* _WORK INSTRUCTIONS_:
**a)** In the passage on the affective learning task, how many talkers did participants hear during the learning phase?
**b)** Rewrite the records from their first line through the line containing "genus: Dindymus", inclusive, replacing "common name" with "vernacular name" and leaving everything else the same.

* _ARTICLE_:
══════════

Participants completed the affective learning task, which was implemented in E-Prime Version 1 on a Dell Pentium VI PC using a 17” CRT monitor. Participants wore Sennheiser headphones for the duration of the task and the volume of the auditory stimuli was maintained at an equal level for all participants. During the learning phase, participants heard a total of nine European-American male talkers. Each talker uttered only positive, negative, or neutral nouns and adjectives (i.e., three talkers uttered only positive words, three talkers uttered only negative words, and three talkers uttered only neutral words; see Appendix, Table 1 for words). Spoken words were selected from the Affective Norms for English Words database (ANEW; Bradley & Lang, 1999) based on their valence and were matched on their degree of arousal. Each talker uttered ten words. All talkers were native speakers of American English. The stimuli were recorded individually in a double-walled sound-deadened room using a Special Projects headworn microphone, and a Tascam DA-P1 digital audio recorder. An experimenter was present during each recording session, coaching the talkers as needed in speaking clearly at an appropriate amplitude level. Talkers were instructed to speak in a neutral tone and the tone of the recorded words was assessed to ensure neutrality by one of the co-authors (MO) who has expertise in assessing vocal acoustics. Recordings were re-digitized at 44.1 kHz and 16-bit wordwidth using Praat acoustics software (Boersma, 2001), amplitude-scaled to the full representational range, and edited so as to include 100-ms silence at the beginning and end of each file. Talker identity and word valence pairings were counterbalanced across participants. Each spoken word was approximately 1000-ms long with a 1000-ms inter-trial interval between words. Each word was played four times and words were played in a random order. Participants were instructed to listen carefully to the words that were spoken as later in the experiment they would be asked to select the words they had heard from a list that also included words they had not heard.
Immediately following the learning phase, participants completed a sequential evaluative priming phase, with the instructions that they would be judging words presented on the computer screen as being positive or negative. They were told to use two keys (i.e., the `p' and `q' on a standard QWERT keyboard) which had been marked with `+' and `−' signs to indicate whether the target words were positive or negative. Response keys were counterbalanced across participants such that for half of participants the `p' key was used to indicate positive targets and for half of participants the `p' key was used to indicate negative targets. Participants were also told to keep their fingers on the response keys at all times and to make the most accurate judgments possible, while responding as quickly as possible. Finally, participants were instructed that they would hear a distracter word immediately before a target word, and to ignore the distracter while focusing on evaluating and categorizing the target word.

══════════

* _SOURCE MATERIAL_:
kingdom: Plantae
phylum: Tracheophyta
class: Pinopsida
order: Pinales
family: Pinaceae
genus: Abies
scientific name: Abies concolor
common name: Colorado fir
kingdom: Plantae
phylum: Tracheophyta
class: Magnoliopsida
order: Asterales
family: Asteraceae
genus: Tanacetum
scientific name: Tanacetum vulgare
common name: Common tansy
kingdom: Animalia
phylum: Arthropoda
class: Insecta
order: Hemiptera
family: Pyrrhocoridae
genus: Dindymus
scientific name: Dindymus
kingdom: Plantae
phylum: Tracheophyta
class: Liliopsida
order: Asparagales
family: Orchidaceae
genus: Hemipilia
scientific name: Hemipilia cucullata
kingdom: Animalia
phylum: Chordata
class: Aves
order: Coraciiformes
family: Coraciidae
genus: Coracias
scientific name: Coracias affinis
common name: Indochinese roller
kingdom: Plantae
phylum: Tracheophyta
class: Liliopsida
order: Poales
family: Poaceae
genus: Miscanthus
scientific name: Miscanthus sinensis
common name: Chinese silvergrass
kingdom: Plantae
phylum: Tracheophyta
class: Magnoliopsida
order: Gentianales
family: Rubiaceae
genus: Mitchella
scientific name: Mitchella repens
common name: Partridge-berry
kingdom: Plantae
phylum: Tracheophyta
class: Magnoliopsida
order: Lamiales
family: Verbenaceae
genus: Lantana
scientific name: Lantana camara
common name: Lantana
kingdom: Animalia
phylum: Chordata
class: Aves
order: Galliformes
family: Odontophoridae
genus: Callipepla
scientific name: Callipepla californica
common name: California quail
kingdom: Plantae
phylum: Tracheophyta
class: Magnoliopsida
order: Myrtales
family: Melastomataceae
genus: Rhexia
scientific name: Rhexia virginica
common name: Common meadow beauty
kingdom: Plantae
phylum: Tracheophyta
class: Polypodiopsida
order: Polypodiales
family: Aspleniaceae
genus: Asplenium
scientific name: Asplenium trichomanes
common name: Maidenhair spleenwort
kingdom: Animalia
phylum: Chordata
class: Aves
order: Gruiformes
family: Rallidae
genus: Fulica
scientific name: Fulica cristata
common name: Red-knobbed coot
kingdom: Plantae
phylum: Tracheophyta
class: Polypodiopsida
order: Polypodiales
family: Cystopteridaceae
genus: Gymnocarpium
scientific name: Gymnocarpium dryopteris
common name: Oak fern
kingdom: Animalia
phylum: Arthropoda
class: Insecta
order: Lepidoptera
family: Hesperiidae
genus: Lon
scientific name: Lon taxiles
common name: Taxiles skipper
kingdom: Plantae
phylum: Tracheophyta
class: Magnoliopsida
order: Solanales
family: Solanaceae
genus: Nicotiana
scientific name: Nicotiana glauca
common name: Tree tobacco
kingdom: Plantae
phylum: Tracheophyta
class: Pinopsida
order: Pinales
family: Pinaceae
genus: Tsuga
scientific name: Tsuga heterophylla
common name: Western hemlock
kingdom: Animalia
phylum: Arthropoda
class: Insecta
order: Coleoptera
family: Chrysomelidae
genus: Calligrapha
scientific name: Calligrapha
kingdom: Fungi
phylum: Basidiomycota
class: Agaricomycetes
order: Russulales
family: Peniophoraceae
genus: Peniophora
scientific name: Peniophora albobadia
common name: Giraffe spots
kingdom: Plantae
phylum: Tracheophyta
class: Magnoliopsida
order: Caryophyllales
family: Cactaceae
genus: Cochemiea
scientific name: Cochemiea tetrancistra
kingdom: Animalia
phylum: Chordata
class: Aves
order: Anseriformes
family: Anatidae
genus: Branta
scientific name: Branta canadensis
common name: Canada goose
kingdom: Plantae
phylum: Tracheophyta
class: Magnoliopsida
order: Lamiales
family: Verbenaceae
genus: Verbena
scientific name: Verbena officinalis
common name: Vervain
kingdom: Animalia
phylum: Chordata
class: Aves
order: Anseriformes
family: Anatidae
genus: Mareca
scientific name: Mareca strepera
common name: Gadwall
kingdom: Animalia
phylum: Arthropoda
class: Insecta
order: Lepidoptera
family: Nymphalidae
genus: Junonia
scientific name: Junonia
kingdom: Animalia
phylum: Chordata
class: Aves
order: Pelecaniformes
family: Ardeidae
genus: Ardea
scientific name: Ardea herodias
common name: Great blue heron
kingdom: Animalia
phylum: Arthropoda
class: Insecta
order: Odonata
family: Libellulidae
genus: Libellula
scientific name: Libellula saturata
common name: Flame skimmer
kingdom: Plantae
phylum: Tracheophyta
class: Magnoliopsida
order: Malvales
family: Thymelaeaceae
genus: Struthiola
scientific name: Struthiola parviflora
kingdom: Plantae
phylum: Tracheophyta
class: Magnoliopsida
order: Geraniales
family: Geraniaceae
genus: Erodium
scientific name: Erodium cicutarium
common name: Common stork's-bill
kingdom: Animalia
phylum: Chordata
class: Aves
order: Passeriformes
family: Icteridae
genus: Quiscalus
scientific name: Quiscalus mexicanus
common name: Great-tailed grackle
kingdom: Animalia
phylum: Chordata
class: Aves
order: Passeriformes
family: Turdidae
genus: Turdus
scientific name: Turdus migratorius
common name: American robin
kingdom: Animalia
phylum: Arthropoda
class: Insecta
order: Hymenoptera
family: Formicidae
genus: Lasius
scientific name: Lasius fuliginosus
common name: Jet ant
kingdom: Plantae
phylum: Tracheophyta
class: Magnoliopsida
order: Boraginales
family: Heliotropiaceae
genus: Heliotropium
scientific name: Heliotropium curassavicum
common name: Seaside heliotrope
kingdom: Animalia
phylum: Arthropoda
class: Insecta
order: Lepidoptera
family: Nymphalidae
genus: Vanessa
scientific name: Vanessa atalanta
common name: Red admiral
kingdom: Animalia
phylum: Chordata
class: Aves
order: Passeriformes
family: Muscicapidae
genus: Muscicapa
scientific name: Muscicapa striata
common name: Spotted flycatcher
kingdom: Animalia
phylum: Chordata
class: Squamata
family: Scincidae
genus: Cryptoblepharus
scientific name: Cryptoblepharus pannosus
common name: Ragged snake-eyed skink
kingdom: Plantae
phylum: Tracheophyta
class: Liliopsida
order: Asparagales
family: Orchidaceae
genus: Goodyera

══════════

* _SOLUTIONS TO THE TASKS_:
**a)** Nine European-American male talkers.

**b)**
kingdom: Plantae
phylum: Tracheophyta
class: Pinopsida
order: Pinales
family: Pinaceae
genus: Abies
scientific name: Abies concolor
vernacular name: Colorado fir
kingdom: Plantae
phylum: Tracheophyta
class: Magnoliopsida
order: Asterales
family: Asteraceae
genus: Tanacetum
scientific name: Tanacetum vulgare
vernacular name: Common tansy
kingdom: Animalia
phylum: Arthropoda
class: Insecta
order: Hemiptera
family: Pyrrhocoridae
genus: Dindymus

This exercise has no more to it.